• GIVEN DATA

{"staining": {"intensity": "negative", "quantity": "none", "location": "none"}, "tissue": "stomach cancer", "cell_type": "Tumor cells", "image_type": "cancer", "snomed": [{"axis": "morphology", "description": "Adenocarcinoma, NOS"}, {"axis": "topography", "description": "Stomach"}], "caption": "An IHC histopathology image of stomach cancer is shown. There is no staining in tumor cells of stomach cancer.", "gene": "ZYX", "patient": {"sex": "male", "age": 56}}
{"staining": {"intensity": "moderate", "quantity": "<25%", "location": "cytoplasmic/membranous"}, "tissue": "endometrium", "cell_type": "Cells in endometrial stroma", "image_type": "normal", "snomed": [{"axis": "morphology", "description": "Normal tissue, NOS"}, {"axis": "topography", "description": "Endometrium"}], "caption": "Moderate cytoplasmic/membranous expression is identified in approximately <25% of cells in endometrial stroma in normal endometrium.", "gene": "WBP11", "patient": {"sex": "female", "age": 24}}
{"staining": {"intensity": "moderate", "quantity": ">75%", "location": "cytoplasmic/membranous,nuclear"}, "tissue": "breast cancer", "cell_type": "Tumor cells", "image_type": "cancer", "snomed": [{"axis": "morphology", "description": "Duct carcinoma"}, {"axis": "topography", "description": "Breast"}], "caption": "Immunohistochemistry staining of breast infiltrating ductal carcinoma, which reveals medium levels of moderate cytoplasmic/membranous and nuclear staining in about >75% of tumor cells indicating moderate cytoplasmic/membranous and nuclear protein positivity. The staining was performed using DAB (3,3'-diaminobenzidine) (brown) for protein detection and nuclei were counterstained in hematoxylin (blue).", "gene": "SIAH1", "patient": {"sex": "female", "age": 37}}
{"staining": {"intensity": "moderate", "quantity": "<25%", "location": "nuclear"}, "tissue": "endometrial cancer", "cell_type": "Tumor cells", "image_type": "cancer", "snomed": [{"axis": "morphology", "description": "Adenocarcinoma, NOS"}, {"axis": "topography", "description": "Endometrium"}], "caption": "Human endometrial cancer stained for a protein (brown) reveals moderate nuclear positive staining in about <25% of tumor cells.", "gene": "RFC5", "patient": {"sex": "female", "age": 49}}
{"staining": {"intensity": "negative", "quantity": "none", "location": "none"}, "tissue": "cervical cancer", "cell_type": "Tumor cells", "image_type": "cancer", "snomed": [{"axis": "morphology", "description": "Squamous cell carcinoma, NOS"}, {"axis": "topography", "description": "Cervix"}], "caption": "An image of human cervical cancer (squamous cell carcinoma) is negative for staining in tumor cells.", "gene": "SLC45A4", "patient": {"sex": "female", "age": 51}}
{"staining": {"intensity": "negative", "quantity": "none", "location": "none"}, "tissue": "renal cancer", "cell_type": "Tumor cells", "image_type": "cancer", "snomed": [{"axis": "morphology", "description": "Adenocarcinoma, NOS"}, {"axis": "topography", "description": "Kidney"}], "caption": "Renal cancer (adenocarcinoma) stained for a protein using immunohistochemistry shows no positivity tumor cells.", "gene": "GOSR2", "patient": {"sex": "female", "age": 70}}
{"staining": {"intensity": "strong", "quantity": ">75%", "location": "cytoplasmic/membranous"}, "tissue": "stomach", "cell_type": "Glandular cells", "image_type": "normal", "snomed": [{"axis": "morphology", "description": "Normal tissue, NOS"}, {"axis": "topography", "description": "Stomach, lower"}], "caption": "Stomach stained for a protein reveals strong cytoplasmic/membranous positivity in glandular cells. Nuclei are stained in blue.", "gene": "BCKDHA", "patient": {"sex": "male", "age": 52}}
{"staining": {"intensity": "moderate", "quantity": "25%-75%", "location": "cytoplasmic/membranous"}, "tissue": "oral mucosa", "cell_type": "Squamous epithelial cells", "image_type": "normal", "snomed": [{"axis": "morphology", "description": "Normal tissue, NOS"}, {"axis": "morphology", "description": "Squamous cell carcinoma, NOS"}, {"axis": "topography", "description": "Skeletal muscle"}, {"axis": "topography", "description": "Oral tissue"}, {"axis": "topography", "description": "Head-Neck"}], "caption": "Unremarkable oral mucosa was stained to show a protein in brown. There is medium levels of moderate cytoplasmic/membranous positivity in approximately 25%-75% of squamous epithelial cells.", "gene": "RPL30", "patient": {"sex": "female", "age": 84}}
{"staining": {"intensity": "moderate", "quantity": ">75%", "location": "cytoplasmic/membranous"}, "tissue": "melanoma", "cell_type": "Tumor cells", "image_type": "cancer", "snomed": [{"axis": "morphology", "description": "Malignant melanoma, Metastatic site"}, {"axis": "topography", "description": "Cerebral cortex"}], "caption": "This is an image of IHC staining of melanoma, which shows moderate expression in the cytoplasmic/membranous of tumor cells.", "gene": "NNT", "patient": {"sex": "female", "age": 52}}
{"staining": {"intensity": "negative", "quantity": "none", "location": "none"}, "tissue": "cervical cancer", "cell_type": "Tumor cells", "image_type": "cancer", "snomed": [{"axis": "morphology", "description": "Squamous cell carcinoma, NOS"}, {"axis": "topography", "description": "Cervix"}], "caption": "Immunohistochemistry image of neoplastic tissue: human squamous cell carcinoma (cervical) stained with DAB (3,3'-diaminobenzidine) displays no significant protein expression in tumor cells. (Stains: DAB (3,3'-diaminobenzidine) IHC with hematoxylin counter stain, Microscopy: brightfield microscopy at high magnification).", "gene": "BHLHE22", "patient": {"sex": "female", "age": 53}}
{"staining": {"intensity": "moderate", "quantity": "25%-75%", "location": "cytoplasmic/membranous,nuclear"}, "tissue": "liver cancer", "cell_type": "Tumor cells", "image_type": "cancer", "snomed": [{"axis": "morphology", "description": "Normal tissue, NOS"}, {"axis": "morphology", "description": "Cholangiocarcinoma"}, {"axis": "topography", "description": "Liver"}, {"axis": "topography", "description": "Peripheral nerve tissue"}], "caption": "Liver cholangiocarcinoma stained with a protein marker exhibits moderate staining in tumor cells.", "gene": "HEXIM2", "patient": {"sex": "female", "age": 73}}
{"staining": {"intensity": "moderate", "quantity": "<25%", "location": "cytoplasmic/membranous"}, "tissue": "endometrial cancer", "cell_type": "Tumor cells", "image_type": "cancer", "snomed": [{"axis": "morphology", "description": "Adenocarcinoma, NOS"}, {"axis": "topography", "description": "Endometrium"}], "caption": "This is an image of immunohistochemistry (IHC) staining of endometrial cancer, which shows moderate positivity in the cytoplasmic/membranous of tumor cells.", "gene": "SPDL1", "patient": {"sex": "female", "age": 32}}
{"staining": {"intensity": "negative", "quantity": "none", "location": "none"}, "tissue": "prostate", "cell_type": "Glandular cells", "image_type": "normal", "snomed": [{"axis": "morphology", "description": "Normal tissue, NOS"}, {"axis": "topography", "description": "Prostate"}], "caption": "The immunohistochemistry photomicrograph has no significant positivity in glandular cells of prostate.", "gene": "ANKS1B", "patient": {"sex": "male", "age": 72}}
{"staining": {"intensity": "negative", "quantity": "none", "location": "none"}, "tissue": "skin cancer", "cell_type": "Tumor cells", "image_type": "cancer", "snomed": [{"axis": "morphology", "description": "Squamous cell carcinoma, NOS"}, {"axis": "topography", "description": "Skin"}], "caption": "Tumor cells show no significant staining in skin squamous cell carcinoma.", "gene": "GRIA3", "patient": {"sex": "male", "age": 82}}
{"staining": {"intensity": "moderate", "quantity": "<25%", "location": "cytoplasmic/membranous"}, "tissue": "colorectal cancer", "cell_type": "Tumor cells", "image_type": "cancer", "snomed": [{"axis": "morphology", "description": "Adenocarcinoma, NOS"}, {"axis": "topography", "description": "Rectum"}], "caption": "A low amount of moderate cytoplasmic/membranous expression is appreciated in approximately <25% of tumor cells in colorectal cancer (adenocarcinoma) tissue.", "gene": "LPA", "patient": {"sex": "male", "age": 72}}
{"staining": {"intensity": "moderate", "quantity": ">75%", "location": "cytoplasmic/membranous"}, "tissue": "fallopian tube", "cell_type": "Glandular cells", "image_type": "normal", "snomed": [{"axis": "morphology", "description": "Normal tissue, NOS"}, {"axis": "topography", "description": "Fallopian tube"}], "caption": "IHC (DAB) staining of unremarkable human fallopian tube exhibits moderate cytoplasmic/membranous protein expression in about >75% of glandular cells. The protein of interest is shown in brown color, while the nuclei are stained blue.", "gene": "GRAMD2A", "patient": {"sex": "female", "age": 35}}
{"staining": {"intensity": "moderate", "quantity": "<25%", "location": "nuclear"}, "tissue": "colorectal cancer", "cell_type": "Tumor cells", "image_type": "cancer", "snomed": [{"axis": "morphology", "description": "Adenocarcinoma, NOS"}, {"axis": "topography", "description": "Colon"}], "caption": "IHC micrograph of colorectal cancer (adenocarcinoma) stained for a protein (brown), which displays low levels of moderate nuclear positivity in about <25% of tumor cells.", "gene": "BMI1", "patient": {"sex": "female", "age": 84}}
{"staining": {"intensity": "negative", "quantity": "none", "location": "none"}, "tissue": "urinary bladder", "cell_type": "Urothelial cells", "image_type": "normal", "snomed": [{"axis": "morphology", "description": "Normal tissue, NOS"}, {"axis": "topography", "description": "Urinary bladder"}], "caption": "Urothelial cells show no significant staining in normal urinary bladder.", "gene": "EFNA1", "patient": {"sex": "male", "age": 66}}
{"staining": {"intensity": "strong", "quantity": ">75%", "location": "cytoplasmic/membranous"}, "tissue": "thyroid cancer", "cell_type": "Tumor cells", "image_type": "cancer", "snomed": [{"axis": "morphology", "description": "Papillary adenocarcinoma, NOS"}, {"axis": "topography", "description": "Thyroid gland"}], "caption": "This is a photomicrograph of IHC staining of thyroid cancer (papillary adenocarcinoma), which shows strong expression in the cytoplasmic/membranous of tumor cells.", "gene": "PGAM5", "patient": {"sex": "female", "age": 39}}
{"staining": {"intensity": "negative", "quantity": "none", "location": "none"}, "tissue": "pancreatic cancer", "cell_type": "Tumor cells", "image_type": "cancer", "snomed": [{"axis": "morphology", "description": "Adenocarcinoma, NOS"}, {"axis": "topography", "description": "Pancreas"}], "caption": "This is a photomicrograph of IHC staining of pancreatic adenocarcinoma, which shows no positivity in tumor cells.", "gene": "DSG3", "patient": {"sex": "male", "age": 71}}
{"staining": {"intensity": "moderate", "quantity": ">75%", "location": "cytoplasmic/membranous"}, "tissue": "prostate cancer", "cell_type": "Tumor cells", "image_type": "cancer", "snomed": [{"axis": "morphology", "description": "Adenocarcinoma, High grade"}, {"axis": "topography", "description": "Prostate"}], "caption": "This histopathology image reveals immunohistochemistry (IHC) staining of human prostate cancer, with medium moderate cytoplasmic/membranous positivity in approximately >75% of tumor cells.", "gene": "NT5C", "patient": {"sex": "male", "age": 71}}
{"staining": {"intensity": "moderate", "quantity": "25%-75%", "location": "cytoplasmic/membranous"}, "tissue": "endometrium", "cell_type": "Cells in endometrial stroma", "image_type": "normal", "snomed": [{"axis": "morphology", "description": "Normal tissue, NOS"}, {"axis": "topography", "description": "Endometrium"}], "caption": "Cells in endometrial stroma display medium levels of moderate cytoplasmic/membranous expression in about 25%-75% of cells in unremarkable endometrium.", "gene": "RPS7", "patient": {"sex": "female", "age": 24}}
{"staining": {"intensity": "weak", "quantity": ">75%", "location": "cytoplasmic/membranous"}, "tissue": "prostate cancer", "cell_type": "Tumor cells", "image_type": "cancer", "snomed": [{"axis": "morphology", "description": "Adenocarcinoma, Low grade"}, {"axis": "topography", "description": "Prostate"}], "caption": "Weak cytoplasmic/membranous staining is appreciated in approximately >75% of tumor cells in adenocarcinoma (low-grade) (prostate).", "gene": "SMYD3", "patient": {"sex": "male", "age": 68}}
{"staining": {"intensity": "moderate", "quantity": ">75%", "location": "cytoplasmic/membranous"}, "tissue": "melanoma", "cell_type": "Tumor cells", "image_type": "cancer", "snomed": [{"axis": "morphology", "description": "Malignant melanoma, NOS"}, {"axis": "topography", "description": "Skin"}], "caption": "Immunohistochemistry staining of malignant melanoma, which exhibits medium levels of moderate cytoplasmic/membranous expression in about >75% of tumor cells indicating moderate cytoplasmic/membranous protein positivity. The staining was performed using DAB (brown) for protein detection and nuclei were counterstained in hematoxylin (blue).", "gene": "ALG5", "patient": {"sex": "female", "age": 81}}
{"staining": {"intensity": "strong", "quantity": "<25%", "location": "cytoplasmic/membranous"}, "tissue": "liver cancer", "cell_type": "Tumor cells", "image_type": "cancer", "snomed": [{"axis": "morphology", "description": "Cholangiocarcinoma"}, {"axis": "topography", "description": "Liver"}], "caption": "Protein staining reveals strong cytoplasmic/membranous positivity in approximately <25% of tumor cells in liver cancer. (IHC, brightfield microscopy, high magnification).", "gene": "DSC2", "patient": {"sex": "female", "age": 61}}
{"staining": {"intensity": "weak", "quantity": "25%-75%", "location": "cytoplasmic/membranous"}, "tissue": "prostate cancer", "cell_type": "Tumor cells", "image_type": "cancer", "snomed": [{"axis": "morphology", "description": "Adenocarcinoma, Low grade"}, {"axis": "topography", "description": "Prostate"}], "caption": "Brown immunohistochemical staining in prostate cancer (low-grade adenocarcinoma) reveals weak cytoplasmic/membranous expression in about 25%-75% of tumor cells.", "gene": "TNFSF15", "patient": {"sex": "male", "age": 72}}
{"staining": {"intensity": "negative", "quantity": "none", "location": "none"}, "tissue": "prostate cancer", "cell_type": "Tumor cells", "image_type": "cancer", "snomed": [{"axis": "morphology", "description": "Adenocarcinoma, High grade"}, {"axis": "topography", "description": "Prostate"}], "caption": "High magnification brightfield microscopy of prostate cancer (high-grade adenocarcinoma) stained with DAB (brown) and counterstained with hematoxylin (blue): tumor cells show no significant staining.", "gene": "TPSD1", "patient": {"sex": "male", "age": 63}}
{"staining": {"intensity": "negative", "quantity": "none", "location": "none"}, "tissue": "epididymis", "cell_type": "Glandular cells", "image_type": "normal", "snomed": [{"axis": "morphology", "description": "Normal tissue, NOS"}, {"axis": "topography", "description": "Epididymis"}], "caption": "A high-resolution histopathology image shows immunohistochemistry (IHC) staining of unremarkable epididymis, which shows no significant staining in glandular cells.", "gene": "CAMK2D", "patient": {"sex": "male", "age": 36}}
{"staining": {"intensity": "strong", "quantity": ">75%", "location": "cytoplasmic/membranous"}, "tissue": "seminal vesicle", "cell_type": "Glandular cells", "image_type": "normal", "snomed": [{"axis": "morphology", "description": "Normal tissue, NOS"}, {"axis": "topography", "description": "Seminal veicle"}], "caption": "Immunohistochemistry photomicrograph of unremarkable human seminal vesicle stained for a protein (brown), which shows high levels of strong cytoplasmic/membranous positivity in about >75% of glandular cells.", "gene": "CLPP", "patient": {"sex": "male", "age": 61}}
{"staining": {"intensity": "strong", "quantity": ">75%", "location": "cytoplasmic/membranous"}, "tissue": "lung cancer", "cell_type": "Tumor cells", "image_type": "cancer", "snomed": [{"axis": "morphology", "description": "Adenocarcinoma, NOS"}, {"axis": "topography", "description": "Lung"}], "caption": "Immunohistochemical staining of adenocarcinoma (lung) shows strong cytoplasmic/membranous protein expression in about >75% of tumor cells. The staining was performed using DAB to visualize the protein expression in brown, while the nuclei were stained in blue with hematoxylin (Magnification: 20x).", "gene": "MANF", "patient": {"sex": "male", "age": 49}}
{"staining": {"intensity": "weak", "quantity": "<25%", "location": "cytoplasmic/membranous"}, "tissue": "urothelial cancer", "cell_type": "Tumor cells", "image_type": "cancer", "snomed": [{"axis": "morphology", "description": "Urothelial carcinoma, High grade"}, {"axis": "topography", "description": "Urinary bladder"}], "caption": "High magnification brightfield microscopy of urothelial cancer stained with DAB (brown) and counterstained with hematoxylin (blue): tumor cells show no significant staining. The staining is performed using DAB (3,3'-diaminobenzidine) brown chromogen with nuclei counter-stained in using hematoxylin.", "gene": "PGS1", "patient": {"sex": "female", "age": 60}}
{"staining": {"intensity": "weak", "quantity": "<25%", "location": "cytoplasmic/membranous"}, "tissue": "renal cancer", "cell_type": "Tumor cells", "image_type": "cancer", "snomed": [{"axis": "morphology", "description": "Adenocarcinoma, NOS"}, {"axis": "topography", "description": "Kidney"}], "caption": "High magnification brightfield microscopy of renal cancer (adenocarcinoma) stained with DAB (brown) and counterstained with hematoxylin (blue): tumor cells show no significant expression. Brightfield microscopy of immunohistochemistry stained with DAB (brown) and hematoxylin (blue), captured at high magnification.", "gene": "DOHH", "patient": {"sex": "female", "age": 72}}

• EXERCISE
Where does the word "Stomach" appear in the records? Copy every line that holds it.

• YOUR SOLUTION
{"staining": {"intensity": "negative", "quantity": "none", "location": "none"}, "tissue": "stomach cancer", "cell_type": "Tumor cells", "image_type": "cancer", "snomed": [{"axis": "morphology", "description": "Adenocarcinoma, NOS"}, {"axis": "topography", "description": "Stomach"}], "caption": "An IHC histopathology image of stomach cancer is shown. There is no staining in tumor cells of stomach cancer.", "gene": "ZYX", "patient": {"sex": "male", "age": 56}}
{"staining": {"intensity": "strong", "quantity": ">75%", "location": "cytoplasmic/membranous"}, "tissue": "stomach", "cell_type": "Glandular cells", "image_type": "normal", "snomed": [{"axis": "morphology", "description": "Normal tissue, NOS"}, {"axis": "topography", "description": "Stomach, lower"}], "caption": "Stomach stained for a protein reveals strong cytoplasmic/membranous positivity in glandular cells. Nuclei are stained in blue.", "gene": "BCKDHA", "patient": {"sex": "male", "age": 52}}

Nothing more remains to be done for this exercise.